*** Extract to read Section Begins ***
The British Museum case study explains how Coopers fire curtains protect the new Centre using 113 deployable, bespoke engineered fire curtains.
what was the client looking for?
The British Museum received a grant of £10m from the Heritage Lottery Fund which was used to enable the museum to expand its innovative outreach and in December 2009 received planning approval for a new World Conservation and Exhibitions Centre.
Rogers Stirk Harbour + Partners is one of the world’s leading architectural practices and were contracted to redevelop the north-west corner of the British Museum site and design a solution to provide a flexible series of spaces which support the wide range of activities undertaken by the British Museum.
The new Centre spans over 10 floors housing state-of-the-art laboratories and studios for the conservation, preservation and research of the collection, a new gallery for special exhibitions, world-class stores for the study collection as well as facilities to support the Museum’s extensive national and international loans programme.
In order to protect the new laboratories and the collection of important pieces stored in the museum a series of deployable fire curtains were designed into the building to not only protect the collection but also to prevent the spread of fire and smoke and allow the safe evacuation of the centre for the occupants in the event of a fire.
HOW DID WE HELP?
Rogers Stirk Harbour + Partners have worked with Coopers on The Leadenhall Building, London (otherwise known at the ‘Cheesegrater’) and delivered solutions to a number of applications on high profile contracts around the world.
Round headboxes were engineered specifically for The British Museum as a request from the architects. The headboxes of the fire curtains were going to be seen by the occupants so Coopers engineered a round headbox that looked more in keeping with the design of the building.
Compartmentation, Protected Means of Escape and Boundary Protection were all required as part of the fire safety solutions and therefore Coopers FireMaster fire curtains and Coopers FireMaster Plus2 fire curtains were installed to ensure the fire safety requirements were met. In total, 113 fire curtains were installed, 96 with round headboxes and 17 with square headboxes.
*** Extract to read Section Ends ***
*** Available data Section Begins ***
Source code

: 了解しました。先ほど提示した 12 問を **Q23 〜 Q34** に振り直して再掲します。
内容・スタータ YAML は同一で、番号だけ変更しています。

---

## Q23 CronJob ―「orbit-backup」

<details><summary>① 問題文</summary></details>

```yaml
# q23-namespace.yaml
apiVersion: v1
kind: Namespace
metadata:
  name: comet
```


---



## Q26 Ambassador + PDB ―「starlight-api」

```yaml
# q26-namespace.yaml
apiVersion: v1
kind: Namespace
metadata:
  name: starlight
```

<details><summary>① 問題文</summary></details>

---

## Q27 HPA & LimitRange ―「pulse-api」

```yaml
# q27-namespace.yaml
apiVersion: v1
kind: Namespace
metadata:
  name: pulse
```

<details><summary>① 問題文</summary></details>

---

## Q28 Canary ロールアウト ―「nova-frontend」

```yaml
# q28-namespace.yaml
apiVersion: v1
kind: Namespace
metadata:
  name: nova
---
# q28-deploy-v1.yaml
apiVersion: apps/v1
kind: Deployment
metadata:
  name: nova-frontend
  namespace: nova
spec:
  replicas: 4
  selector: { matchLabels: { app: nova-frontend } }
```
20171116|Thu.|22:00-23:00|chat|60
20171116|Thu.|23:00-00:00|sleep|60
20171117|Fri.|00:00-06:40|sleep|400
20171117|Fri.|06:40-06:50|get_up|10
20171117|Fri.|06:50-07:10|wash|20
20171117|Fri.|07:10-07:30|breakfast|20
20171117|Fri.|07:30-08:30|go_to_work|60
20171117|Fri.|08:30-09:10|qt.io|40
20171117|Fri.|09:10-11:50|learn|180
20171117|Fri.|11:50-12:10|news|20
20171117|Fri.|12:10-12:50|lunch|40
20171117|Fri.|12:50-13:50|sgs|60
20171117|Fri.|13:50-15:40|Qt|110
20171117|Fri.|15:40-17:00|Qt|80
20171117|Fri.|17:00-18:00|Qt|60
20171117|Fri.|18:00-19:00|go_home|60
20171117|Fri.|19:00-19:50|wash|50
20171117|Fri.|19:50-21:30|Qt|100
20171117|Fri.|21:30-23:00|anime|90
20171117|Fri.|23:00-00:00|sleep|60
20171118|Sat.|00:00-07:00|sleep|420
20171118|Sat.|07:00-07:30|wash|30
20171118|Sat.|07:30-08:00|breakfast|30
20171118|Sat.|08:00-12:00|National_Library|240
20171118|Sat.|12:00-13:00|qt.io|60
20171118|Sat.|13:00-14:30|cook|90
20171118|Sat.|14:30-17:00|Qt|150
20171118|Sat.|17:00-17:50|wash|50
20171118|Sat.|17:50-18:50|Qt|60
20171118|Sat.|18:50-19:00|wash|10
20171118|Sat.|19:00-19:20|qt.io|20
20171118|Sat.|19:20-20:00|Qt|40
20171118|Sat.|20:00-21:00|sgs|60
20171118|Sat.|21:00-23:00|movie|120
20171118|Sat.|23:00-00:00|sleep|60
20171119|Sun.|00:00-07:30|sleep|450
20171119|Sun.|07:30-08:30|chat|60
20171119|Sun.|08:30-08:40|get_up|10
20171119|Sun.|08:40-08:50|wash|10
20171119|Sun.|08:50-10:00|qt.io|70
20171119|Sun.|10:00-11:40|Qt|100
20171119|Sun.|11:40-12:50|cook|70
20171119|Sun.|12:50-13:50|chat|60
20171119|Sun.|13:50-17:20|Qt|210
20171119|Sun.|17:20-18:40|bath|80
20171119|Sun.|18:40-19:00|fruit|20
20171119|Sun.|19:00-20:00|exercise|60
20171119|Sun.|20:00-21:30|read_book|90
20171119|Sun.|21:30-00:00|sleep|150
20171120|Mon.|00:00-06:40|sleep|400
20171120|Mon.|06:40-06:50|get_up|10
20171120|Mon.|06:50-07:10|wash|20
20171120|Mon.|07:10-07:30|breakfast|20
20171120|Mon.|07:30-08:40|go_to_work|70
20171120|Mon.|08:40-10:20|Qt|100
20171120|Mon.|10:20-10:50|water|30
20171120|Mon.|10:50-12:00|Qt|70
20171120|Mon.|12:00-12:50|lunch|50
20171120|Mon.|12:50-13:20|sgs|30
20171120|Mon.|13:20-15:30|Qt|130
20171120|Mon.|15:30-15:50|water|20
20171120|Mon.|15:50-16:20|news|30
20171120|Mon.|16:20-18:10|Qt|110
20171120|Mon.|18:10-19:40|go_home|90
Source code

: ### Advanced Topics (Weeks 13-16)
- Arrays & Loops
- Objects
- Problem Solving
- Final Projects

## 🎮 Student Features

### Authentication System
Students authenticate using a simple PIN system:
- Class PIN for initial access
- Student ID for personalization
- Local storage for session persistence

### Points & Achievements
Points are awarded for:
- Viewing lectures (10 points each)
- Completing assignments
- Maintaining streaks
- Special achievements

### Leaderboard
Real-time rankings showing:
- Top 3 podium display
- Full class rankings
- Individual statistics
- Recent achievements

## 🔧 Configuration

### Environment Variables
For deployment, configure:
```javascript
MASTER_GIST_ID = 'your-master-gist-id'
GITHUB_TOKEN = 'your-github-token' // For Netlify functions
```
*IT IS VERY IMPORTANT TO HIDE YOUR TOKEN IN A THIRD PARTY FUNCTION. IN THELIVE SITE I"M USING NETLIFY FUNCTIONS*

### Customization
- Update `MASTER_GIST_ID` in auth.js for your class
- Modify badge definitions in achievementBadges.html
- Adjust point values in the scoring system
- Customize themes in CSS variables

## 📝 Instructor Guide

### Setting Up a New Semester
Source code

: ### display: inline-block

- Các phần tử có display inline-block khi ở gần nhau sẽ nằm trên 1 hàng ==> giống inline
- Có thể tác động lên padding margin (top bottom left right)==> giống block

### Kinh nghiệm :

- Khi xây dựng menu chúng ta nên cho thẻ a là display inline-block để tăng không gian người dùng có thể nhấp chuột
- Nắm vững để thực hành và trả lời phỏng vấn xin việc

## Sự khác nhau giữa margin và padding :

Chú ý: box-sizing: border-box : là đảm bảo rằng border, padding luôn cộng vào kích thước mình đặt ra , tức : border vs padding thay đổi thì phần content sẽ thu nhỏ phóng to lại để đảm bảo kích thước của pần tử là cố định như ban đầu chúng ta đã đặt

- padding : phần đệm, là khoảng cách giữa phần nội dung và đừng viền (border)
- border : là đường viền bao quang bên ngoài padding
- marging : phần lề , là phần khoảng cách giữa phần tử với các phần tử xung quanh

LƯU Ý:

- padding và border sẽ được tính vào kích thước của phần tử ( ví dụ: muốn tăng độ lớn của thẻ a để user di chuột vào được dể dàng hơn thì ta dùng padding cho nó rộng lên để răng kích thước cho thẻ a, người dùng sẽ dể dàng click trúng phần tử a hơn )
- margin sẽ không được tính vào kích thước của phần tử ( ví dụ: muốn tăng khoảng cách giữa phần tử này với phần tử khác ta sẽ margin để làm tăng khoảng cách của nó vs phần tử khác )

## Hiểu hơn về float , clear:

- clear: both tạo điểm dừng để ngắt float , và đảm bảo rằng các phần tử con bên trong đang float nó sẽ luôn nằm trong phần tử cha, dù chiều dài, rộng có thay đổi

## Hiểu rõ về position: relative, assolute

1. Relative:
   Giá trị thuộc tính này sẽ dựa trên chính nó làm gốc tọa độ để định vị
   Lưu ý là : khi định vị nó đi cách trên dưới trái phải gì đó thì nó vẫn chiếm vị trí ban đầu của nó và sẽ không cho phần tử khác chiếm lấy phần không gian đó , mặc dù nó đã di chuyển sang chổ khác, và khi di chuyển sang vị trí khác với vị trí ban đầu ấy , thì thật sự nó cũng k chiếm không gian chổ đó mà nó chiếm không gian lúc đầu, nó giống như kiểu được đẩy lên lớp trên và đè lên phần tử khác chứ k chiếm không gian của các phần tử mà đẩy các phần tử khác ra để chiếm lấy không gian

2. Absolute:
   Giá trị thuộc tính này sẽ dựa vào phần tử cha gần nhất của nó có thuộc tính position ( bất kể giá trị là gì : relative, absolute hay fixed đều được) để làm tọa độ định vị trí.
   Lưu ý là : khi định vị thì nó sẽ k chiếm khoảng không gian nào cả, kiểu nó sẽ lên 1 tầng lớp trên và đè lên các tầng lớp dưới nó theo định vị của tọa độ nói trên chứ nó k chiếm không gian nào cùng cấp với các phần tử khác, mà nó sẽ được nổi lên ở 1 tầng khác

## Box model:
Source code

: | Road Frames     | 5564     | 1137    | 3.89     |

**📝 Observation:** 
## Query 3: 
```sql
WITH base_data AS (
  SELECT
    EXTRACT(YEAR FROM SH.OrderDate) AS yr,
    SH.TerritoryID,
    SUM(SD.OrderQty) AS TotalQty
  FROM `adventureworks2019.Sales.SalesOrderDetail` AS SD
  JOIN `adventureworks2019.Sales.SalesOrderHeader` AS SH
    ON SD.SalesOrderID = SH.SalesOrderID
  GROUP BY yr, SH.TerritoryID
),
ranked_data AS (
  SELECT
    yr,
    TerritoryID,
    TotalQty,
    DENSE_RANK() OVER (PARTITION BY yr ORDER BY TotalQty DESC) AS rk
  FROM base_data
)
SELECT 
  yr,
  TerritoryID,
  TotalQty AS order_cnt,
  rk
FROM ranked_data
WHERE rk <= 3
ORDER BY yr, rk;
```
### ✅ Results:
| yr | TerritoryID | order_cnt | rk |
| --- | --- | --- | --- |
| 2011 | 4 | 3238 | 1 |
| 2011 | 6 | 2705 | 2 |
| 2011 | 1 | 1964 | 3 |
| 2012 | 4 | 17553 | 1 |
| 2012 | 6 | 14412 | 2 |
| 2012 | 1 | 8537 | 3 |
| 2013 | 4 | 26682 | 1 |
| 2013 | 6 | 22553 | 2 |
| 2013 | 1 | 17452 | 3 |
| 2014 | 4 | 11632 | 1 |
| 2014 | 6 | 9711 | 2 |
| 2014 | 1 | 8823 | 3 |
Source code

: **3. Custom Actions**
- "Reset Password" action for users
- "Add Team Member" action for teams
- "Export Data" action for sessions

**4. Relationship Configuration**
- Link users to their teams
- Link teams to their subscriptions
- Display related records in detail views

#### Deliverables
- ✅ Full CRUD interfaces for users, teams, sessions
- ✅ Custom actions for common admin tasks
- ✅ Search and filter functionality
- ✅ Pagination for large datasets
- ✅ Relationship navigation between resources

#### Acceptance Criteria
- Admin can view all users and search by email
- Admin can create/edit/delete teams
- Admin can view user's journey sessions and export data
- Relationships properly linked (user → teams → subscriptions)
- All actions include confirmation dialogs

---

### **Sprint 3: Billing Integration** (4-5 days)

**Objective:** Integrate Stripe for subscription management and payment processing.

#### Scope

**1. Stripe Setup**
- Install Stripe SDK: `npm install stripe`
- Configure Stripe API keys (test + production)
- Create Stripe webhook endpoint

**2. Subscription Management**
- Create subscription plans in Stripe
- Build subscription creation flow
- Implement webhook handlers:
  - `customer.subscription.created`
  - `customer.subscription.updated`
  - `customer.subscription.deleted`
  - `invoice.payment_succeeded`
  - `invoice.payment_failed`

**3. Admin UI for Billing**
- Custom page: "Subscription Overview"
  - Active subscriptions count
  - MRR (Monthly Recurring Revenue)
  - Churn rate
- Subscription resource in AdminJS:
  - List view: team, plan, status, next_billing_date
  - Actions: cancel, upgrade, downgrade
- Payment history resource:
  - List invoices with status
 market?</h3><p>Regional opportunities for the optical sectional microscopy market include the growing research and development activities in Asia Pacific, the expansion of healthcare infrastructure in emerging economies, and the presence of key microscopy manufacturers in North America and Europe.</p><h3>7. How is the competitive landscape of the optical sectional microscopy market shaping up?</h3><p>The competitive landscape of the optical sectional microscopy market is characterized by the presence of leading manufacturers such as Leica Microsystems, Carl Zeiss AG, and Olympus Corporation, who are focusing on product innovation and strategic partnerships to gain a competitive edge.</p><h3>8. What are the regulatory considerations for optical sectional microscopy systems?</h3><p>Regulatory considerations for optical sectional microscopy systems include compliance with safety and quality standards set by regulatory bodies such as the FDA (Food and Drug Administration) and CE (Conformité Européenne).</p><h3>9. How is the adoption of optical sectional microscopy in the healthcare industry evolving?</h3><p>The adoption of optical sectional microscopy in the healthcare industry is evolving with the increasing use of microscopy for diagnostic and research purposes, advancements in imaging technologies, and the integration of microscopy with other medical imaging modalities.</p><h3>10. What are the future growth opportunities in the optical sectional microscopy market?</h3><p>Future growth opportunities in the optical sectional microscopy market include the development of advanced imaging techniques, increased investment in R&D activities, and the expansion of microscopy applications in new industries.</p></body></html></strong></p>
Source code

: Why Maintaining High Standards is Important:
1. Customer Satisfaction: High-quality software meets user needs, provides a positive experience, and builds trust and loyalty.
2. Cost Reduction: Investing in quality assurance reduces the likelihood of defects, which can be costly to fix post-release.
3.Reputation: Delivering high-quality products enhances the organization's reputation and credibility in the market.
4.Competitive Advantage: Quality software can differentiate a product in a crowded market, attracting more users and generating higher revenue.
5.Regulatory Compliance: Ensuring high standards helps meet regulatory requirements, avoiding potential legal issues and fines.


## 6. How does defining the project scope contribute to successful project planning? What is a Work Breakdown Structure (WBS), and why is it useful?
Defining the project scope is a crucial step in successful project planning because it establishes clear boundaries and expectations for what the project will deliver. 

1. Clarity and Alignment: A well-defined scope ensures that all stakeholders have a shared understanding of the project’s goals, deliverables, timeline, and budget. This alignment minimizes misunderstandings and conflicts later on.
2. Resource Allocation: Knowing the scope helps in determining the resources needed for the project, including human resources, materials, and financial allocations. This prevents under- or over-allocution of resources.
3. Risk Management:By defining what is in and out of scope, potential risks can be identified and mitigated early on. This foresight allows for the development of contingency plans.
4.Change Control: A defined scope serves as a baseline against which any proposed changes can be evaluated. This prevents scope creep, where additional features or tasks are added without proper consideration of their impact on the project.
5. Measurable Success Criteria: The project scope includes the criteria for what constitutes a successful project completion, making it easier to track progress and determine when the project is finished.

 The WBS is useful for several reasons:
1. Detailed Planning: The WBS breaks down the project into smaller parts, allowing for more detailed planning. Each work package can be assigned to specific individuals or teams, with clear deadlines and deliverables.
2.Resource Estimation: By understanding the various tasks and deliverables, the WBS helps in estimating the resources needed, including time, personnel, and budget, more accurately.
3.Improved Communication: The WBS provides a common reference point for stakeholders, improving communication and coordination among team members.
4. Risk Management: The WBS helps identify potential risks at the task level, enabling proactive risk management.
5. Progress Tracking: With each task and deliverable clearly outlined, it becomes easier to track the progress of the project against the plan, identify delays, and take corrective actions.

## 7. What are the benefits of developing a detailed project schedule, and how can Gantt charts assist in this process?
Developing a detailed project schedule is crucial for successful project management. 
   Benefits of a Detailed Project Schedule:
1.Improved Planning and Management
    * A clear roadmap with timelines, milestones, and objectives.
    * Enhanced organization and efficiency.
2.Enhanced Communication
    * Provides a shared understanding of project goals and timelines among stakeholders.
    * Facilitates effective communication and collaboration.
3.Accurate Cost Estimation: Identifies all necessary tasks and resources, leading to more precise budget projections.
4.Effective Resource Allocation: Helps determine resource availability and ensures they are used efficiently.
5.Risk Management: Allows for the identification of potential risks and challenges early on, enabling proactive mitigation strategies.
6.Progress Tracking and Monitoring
*** Available data Section Ends ***
▶ **Work item**:
In the British Museum case study, how many of the installed fire curtains had square headboxes?

▶ **Task response**:
17